[Extracted entries — start]

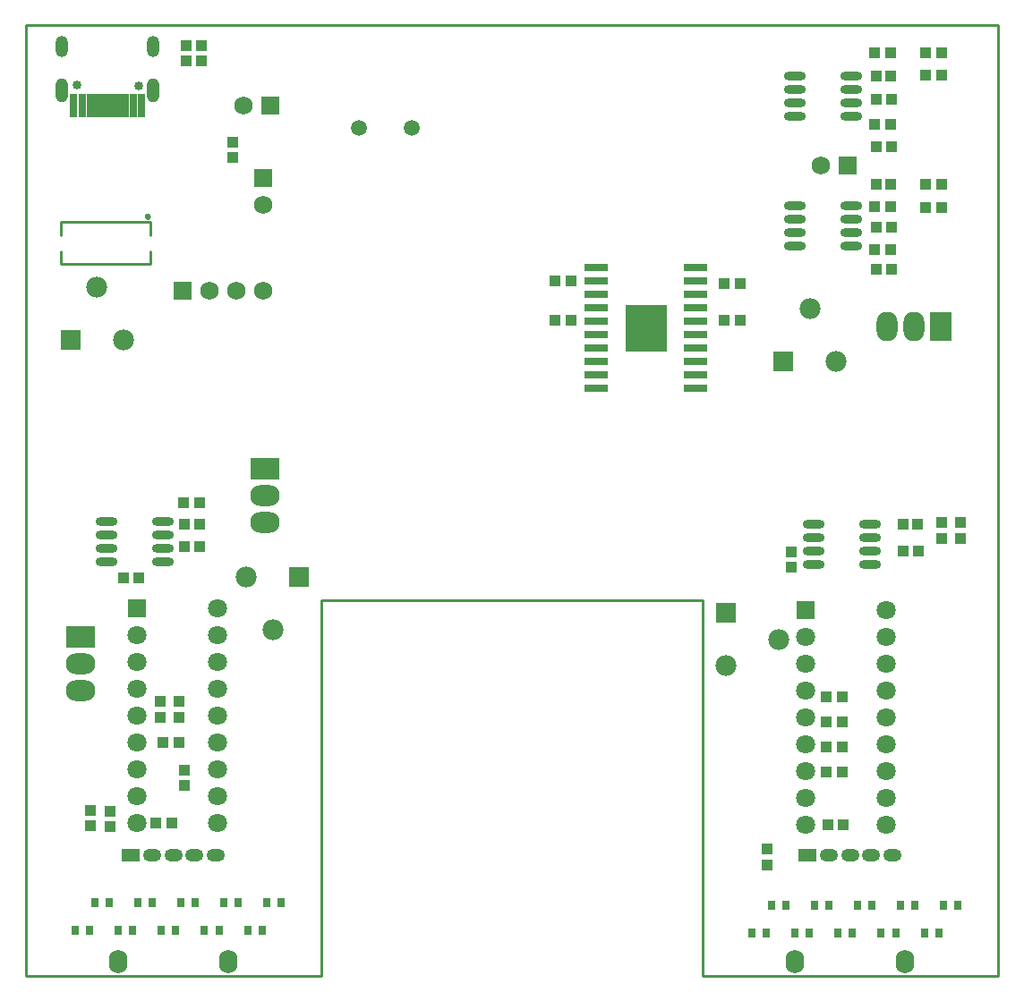
<source format=gbs>
G04*
G04 #@! TF.GenerationSoftware,Altium Limited,Altium Designer,20.2.6 (244)*
G04*
G04 Layer_Color=16711935*
%FSLAX24Y24*%
%MOIN*%
G70*
G04*
G04 #@! TF.SameCoordinates,FA5C595E-BAF6-4CA8-81BB-533EFFED9D24*
G04*
G04*
G04 #@! TF.FilePolarity,Negative*
G04*
G01*
G75*
%ADD11C,0.0100*%
%ADD50R,0.0395X0.0434*%
%ADD51R,0.0434X0.0395*%
%ADD52R,0.0420X0.0398*%
%ADD53R,0.0280X0.0380*%
%ADD54R,0.0398X0.0420*%
%ADD64C,0.0336*%
%ADD65O,0.0474X0.0907*%
%ADD66O,0.0474X0.0789*%
%ADD67C,0.0592*%
%ADD68C,0.0710*%
%ADD69R,0.0710X0.0710*%
%ADD70C,0.0780*%
%ADD71R,0.0780X0.0780*%
%ADD72R,0.0780X0.0780*%
%ADD73O,0.0680X0.0880*%
%ADD74O,0.0680X0.0480*%
%ADD75R,0.0680X0.0480*%
%ADD76O,0.0789X0.1104*%
%ADD77R,0.0789X0.1104*%
%ADD78R,0.0680X0.0680*%
%ADD79C,0.0680*%
%ADD80O,0.1104X0.0789*%
%ADD81R,0.1104X0.0789*%
%ADD82R,0.0680X0.0680*%
%ADD129O,0.0814X0.0328*%
%ADD130R,0.0316X0.0880*%
%ADD131R,0.0198X0.0880*%
%ADD132R,0.0867X0.0316*%
%ADD133R,0.1580X0.1781*%
D11*
X20921Y34850D02*
G03*
X20921Y34850I-71J0D01*
G01*
X41520Y6570D02*
Y20570D01*
X27300D02*
X41520D01*
X17600Y34650D02*
X20950D01*
X17600Y33100D02*
X20950D01*
X17600Y33125D02*
Y33575D01*
Y34175D02*
Y34625D01*
X20950Y34175D02*
Y34625D01*
Y33125D02*
Y33575D01*
X27300Y6570D02*
Y20570D01*
X41520Y6570D02*
X52520D01*
X16300D02*
X27300D01*
X16300D02*
Y42000D01*
X52520Y6570D02*
Y42000D01*
X16300D02*
X52520D01*
D50*
X47974Y32900D02*
D03*
X48526D02*
D03*
X47974Y34476D02*
D03*
X48526D02*
D03*
X49526Y22400D02*
D03*
X48974D02*
D03*
X48968Y23400D02*
D03*
X49519D02*
D03*
X46174Y12200D02*
D03*
X46726D02*
D03*
X47968Y36050D02*
D03*
X48519D02*
D03*
X47974Y37450D02*
D03*
X48526D02*
D03*
X47974Y39221D02*
D03*
X48526D02*
D03*
X48519Y40104D02*
D03*
X47968D02*
D03*
X22769Y23394D02*
D03*
X22218D02*
D03*
X22224Y22550D02*
D03*
X22776D02*
D03*
X19949Y21400D02*
D03*
X20500D02*
D03*
D51*
X44800Y21801D02*
D03*
Y22353D02*
D03*
X19450Y12698D02*
D03*
Y12146D02*
D03*
D52*
X51100Y23453D02*
D03*
Y22860D02*
D03*
X50400D02*
D03*
Y23453D02*
D03*
X22850Y41248D02*
D03*
Y40655D02*
D03*
X22268D02*
D03*
Y41248D02*
D03*
X18700Y12153D02*
D03*
Y12747D02*
D03*
X22200Y13653D02*
D03*
Y14247D02*
D03*
X21300Y16797D02*
D03*
Y16203D02*
D03*
X22000Y16797D02*
D03*
Y16203D02*
D03*
X43900Y11297D02*
D03*
Y10703D02*
D03*
X24000Y37053D02*
D03*
Y37647D02*
D03*
D53*
X50302Y8150D02*
D03*
X49762D02*
D03*
X48694D02*
D03*
X48154D02*
D03*
X47086D02*
D03*
X46546D02*
D03*
X45478D02*
D03*
X44938D02*
D03*
X43870D02*
D03*
X43330D02*
D03*
X24562Y8250D02*
D03*
X25102D02*
D03*
X22954D02*
D03*
X23494D02*
D03*
X21346D02*
D03*
X21886D02*
D03*
X19738D02*
D03*
X20278D02*
D03*
X20480Y9300D02*
D03*
X21020D02*
D03*
X18880D02*
D03*
X19420D02*
D03*
X18130Y8250D02*
D03*
X18670D02*
D03*
X49420Y9200D02*
D03*
X48880D02*
D03*
X47820D02*
D03*
X47280D02*
D03*
X46220D02*
D03*
X45680D02*
D03*
X44620D02*
D03*
X44080D02*
D03*
X51020D02*
D03*
X50480D02*
D03*
X22620Y9300D02*
D03*
X22080D02*
D03*
X24220D02*
D03*
X23680D02*
D03*
X25820D02*
D03*
X25280D02*
D03*
D54*
X50397Y36050D02*
D03*
X49803D02*
D03*
X50397Y35200D02*
D03*
X49803D02*
D03*
X48519Y33646D02*
D03*
X47925D02*
D03*
X48519Y35223D02*
D03*
X47925D02*
D03*
X46719Y16950D02*
D03*
X46125D02*
D03*
X46719Y16017D02*
D03*
X46125D02*
D03*
X46719Y15083D02*
D03*
X46125D02*
D03*
X46719Y14150D02*
D03*
X46125D02*
D03*
X49803Y40950D02*
D03*
X50397D02*
D03*
X49803Y40146D02*
D03*
X50397D02*
D03*
X48519Y38294D02*
D03*
X47925D02*
D03*
X48519Y40950D02*
D03*
X47925D02*
D03*
X21153Y12250D02*
D03*
X21747D02*
D03*
X22011Y15250D02*
D03*
X21418D02*
D03*
X22769Y24200D02*
D03*
X22175D02*
D03*
X42893Y31000D02*
D03*
X42300D02*
D03*
X36003D02*
D03*
X36597D02*
D03*
Y32450D02*
D03*
X36003D02*
D03*
X42893Y32350D02*
D03*
X42300D02*
D03*
D64*
X18208Y39752D02*
D03*
X20492Y39748D02*
D03*
D65*
X17649Y39555D02*
D03*
X21051D02*
D03*
D66*
X17649Y41189D02*
D03*
X21051D02*
D03*
D67*
X28700Y38169D02*
D03*
X30668D02*
D03*
D68*
X48350Y18200D02*
D03*
Y17200D02*
D03*
Y16200D02*
D03*
Y15200D02*
D03*
Y14200D02*
D03*
Y13200D02*
D03*
Y12200D02*
D03*
X45350D02*
D03*
X48350Y19200D02*
D03*
Y20200D02*
D03*
X45350Y13200D02*
D03*
Y14200D02*
D03*
Y15200D02*
D03*
Y16200D02*
D03*
Y17200D02*
D03*
Y18200D02*
D03*
Y19200D02*
D03*
X23450Y18250D02*
D03*
Y17250D02*
D03*
Y16250D02*
D03*
Y15250D02*
D03*
Y14250D02*
D03*
Y13250D02*
D03*
Y12250D02*
D03*
X20450D02*
D03*
X23450Y19250D02*
D03*
Y20250D02*
D03*
X20450Y13250D02*
D03*
Y14250D02*
D03*
Y15250D02*
D03*
Y16250D02*
D03*
Y17250D02*
D03*
Y18250D02*
D03*
Y19250D02*
D03*
D69*
X45350Y20200D02*
D03*
X20450Y20250D02*
D03*
D70*
X25505Y19465D02*
D03*
X24515Y21435D02*
D03*
X44335Y19105D02*
D03*
X42365Y18115D02*
D03*
X46485Y29465D02*
D03*
X45495Y31435D02*
D03*
X19935Y30265D02*
D03*
X18945Y32235D02*
D03*
D71*
X26485Y21435D02*
D03*
X44515Y29465D02*
D03*
X17965Y30265D02*
D03*
D72*
X42365Y20085D02*
D03*
D73*
X23850Y7100D02*
D03*
X19750D02*
D03*
X44950D02*
D03*
X49050D02*
D03*
D74*
X23380Y11080D02*
D03*
X21010D02*
D03*
X21800D02*
D03*
X22590D02*
D03*
X47790D02*
D03*
X47000D02*
D03*
X46210D02*
D03*
X48580D02*
D03*
D75*
X20220D02*
D03*
X45420D02*
D03*
D76*
X49383Y30750D02*
D03*
X48383Y30754D02*
D03*
D77*
X50383Y30750D02*
D03*
D78*
X46900Y36750D02*
D03*
X25400Y39000D02*
D03*
X22150Y32100D02*
D03*
D79*
X45900Y36750D02*
D03*
X24400Y39000D02*
D03*
X24150Y32100D02*
D03*
X25150D02*
D03*
X23150D02*
D03*
X25150Y35300D02*
D03*
D80*
X18354Y18200D02*
D03*
X18350Y17200D02*
D03*
X25200Y24450D02*
D03*
X25196Y23450D02*
D03*
D81*
X18354Y19200D02*
D03*
X25200Y25450D02*
D03*
D82*
X25150Y36300D02*
D03*
D129*
X47756Y23400D02*
D03*
Y22900D02*
D03*
Y22400D02*
D03*
Y21900D02*
D03*
X45644Y23400D02*
D03*
Y22900D02*
D03*
Y22400D02*
D03*
Y21900D02*
D03*
X44944Y33750D02*
D03*
Y34250D02*
D03*
Y34750D02*
D03*
Y35250D02*
D03*
X47056Y33750D02*
D03*
Y34250D02*
D03*
Y34750D02*
D03*
Y35250D02*
D03*
X44944Y38600D02*
D03*
Y39100D02*
D03*
Y39600D02*
D03*
Y40100D02*
D03*
X47056Y38600D02*
D03*
Y39100D02*
D03*
Y39600D02*
D03*
Y40100D02*
D03*
X19294Y22000D02*
D03*
Y22500D02*
D03*
Y23000D02*
D03*
Y23500D02*
D03*
X21406Y22000D02*
D03*
Y22500D02*
D03*
Y23000D02*
D03*
Y23500D02*
D03*
D130*
X18090Y39011D02*
D03*
X20610D02*
D03*
X18405D02*
D03*
X20295D02*
D03*
D131*
X18661D02*
D03*
X18858D02*
D03*
X19055D02*
D03*
X19645D02*
D03*
X19842D02*
D03*
X20039D02*
D03*
X19252D02*
D03*
X19448D02*
D03*
D132*
X41250Y32950D02*
D03*
Y32450D02*
D03*
Y31950D02*
D03*
Y31450D02*
D03*
Y30950D02*
D03*
Y30450D02*
D03*
Y29950D02*
D03*
Y29450D02*
D03*
Y28950D02*
D03*
Y28450D02*
D03*
X37549Y28450D02*
D03*
Y28950D02*
D03*
Y29450D02*
D03*
Y29950D02*
D03*
Y30450D02*
D03*
Y30950D02*
D03*
Y31450D02*
D03*
Y31950D02*
D03*
Y32450D02*
D03*
Y32950D02*
D03*
D133*
X39400Y30700D02*
D03*
M02*

</source>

[Extracted entries — finish]

__What you should do__
Nothing but the lines from the one that contains "X41250Y32950D02*" through the end of the data above should appear, each reproduced exactly.

__Reply__
X41250Y32950D02*
D03*
Y32450D02*
D03*
Y31950D02*
D03*
Y31450D02*
D03*
Y30950D02*
D03*
Y30450D02*
D03*
Y29950D02*
D03*
Y29450D02*
D03*
Y28950D02*
D03*
Y28450D02*
D03*
X37549Y28450D02*
D03*
Y28950D02*
D03*
Y29450D02*
D03*
Y29950D02*
D03*
Y30450D02*
D03*
Y30950D02*
D03*
Y31450D02*
D03*
Y31950D02*
D03*
Y32450D02*
D03*
Y32950D02*
D03*
D133*
X39400Y30700D02*
D03*
M02*

</source>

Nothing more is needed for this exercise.